Contradictory ideas expressed by authors in the 10 texts at the end of the book — first published from 2012 to 2023 — give clues to different paths Mennonite writers may take. Hildi Froese Tiessen observes that Mennonite writers have moved beyond identity politics. At the same time, Casey Plett, who self-identifies as a “Mennonite transgender woman,” writes that identity is important, and she still wants to work with identity.
Froese Tiessen also predicts that as Mennonite writers become assimilated into mainstream society, Mennonite texts may lack distinction so that only a “trace” of Mennonite influence on the text can be found by readers who know where to look. Zacharias responds that the prediction by Froese Tiessen of the future “remains a ways off,” and he lists numerous works by well-established Mennonite writers and emerging ones that contain Mennonite characters or address Mennonite concerns.
A few authors provide ideas for how the field of Mennonite literary criticism could become more inclusive. Sofia Samatar suggests that the study of hymns and other songs around the world could expand the scope of Mennonite literature. Daniel Shank Cruz, who self-identifies as “a queer Latinx Swiss Mennonite,” writes that food writing could provide an opportunity to explore the intersection of identities.
The anthology is valuable for academics because it makes available many foundational primary sources about Mennonite literature in one compilation. It is also likely to be well-received by lay readers. It includes lively and accessible language and specificity about authors and their works that reignited my enthusiasm for Mennonite imaginative writing.

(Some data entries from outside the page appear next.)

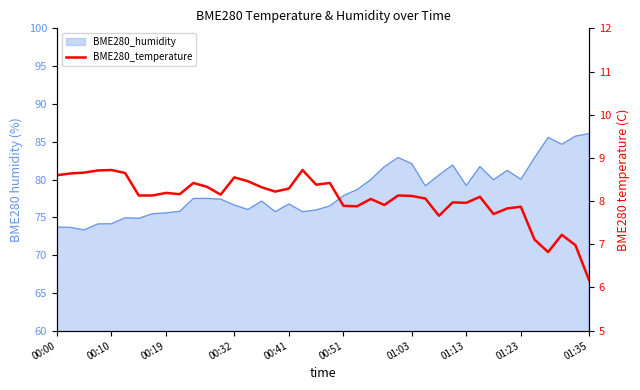

How many interior local valleys (lower than both neighbors) does the data have?

10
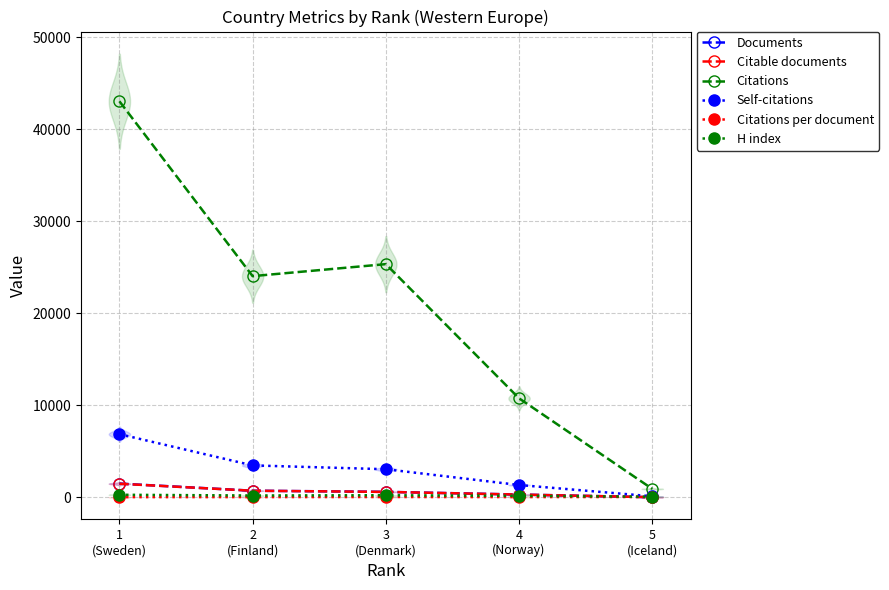

True or false: Documents has a value of 31.9 at 5
(Iceland).

False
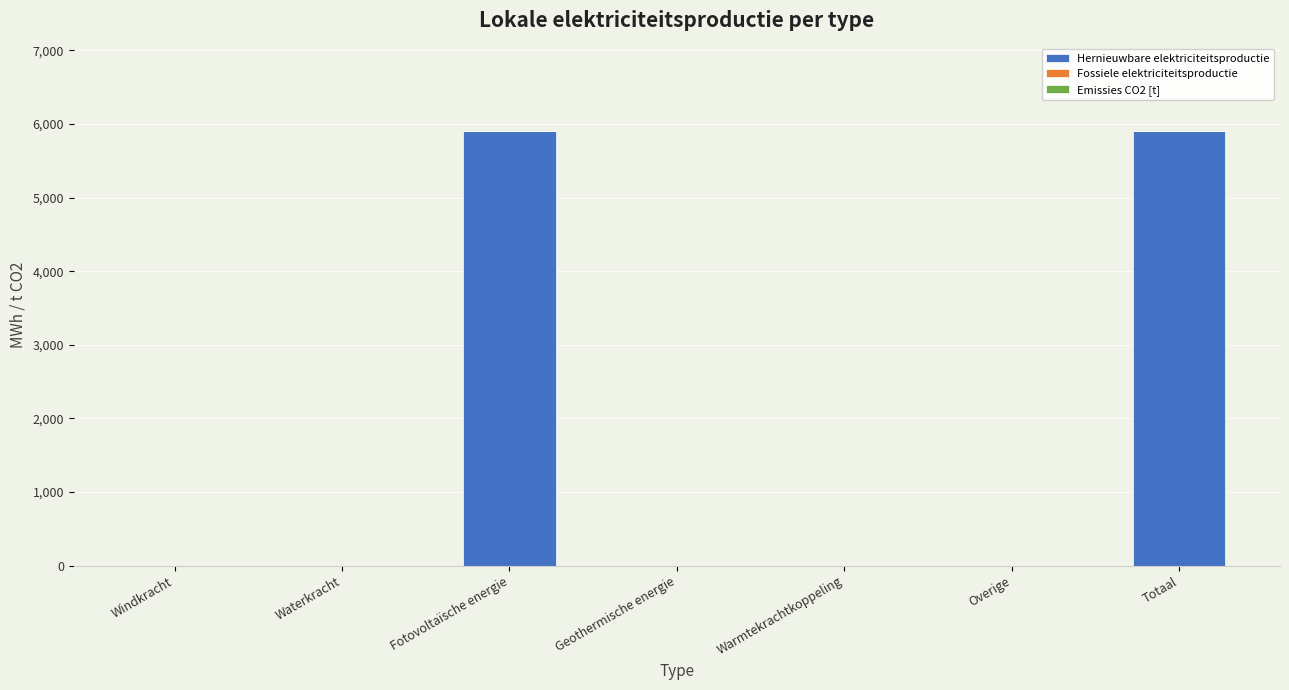

True or false: the data shows -2838.6 at Geothermische energie.

False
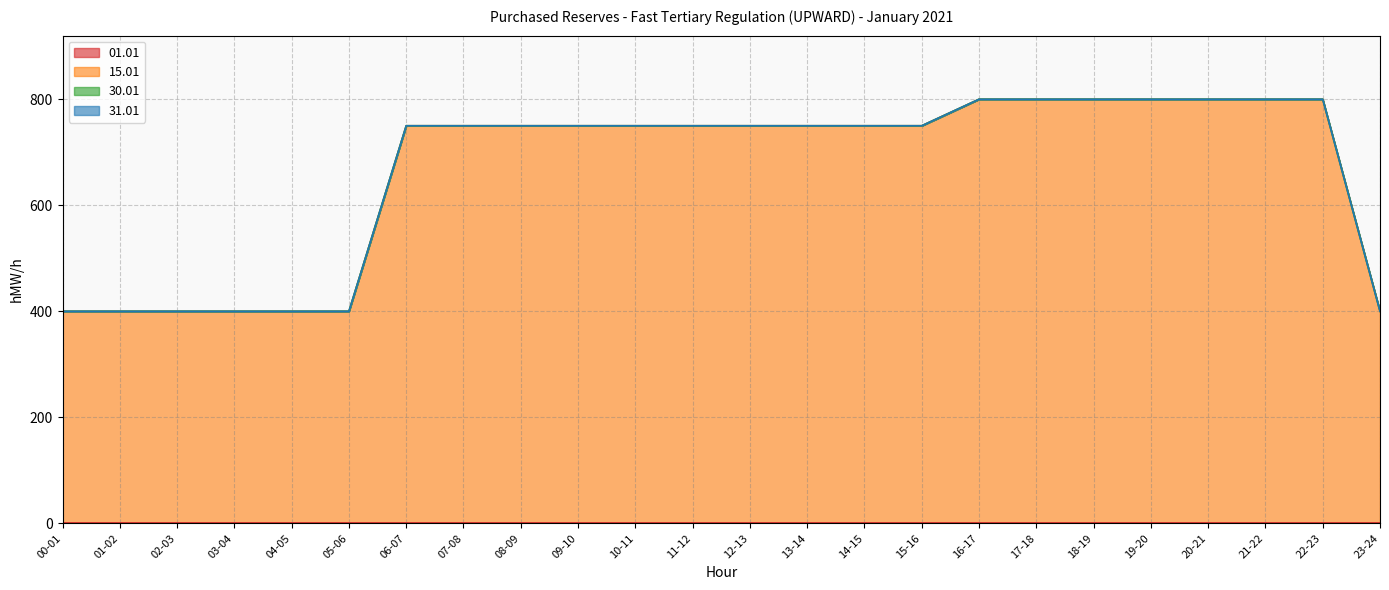

How many distinct data groups are displayed?

4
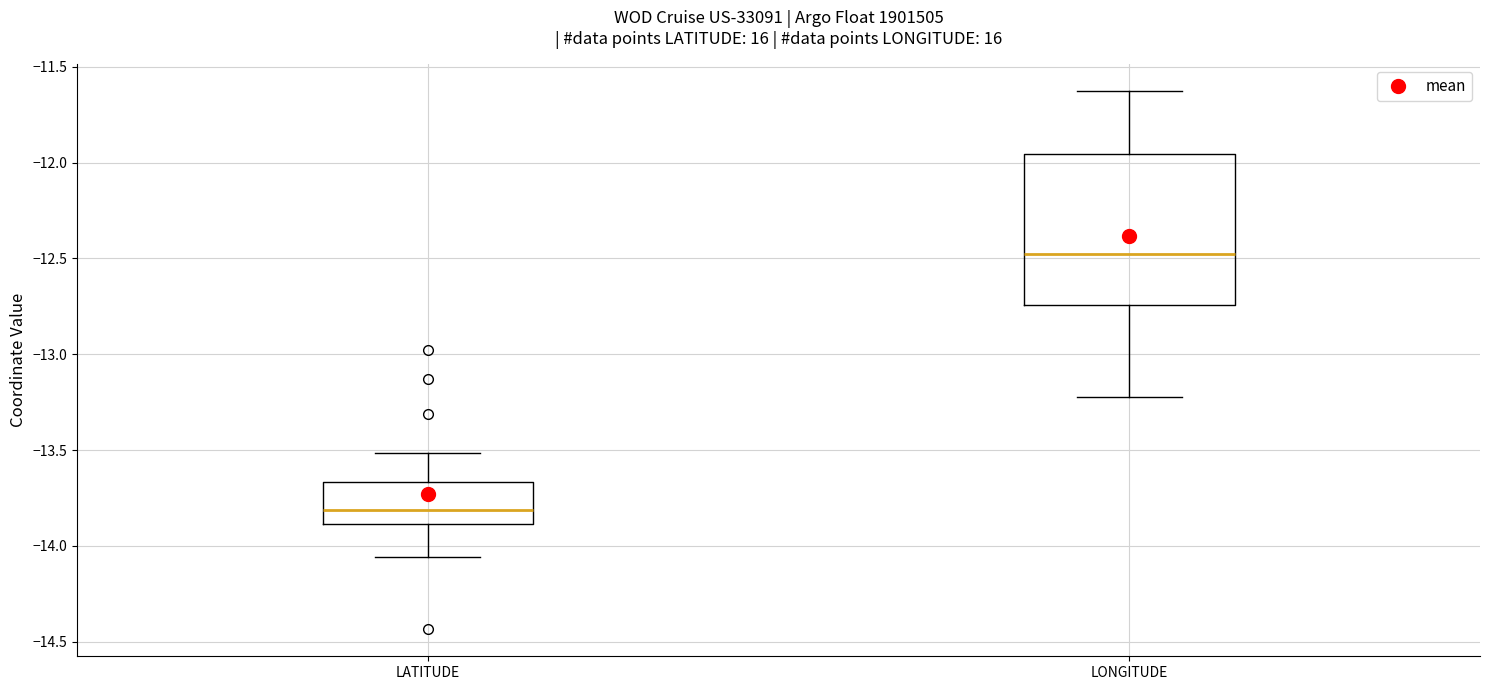

Reading left to right, read every box against the y-axis: the position of its median line, the range the box covers, and the ends of its whiskers. The values are not printed on the chart, so give them approximately, as read against the axis.

LATITUDE: median -13.80, box -13.90 to -13.65, whiskers -14.05 to -13.50
LONGITUDE: median -12.50, box -12.75 to -11.95, whiskers -13.20 to -11.65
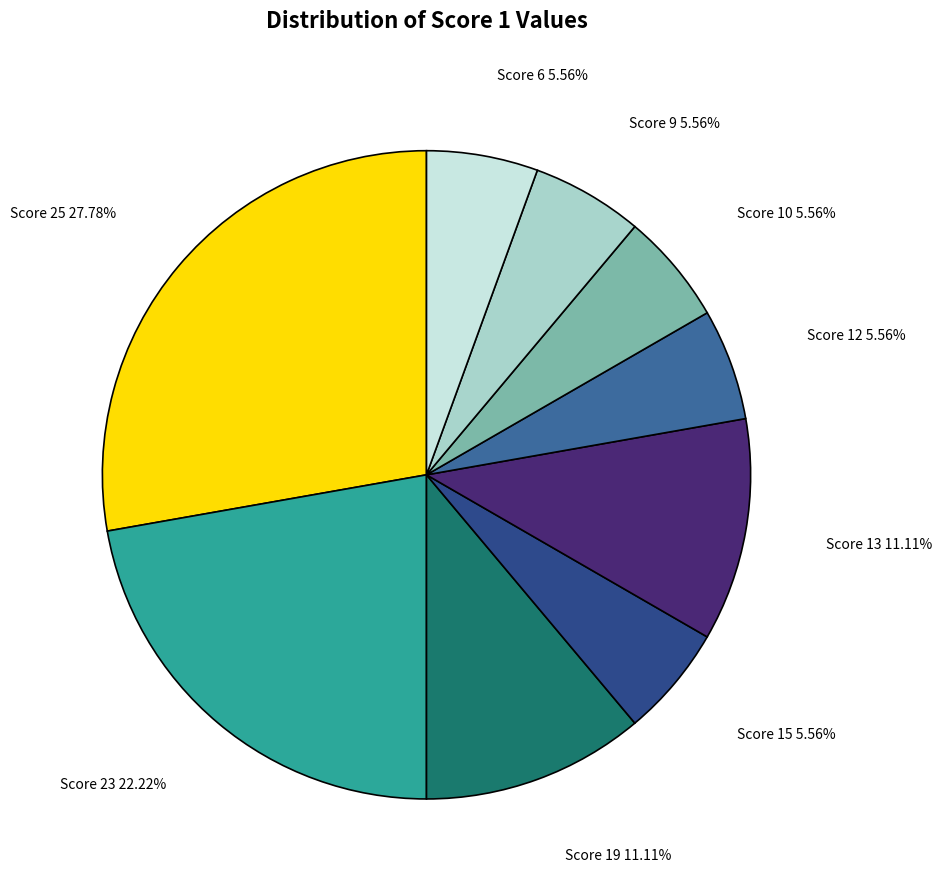

What is the largest slice in the pie chart?

Score 25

As someone of Mennonite heritage and a practicing Mennonite of faith, I see myself in works by Mennonite writers — even in a “trace,” such as an emphasis on social justice or community or the creation of characters who are just ordinary folks — and I appreciate this representation.
Mary Ann Zehr is Writing & Communication Program director and assistant professor of rhetoric and composition at Eastern Mennonite University.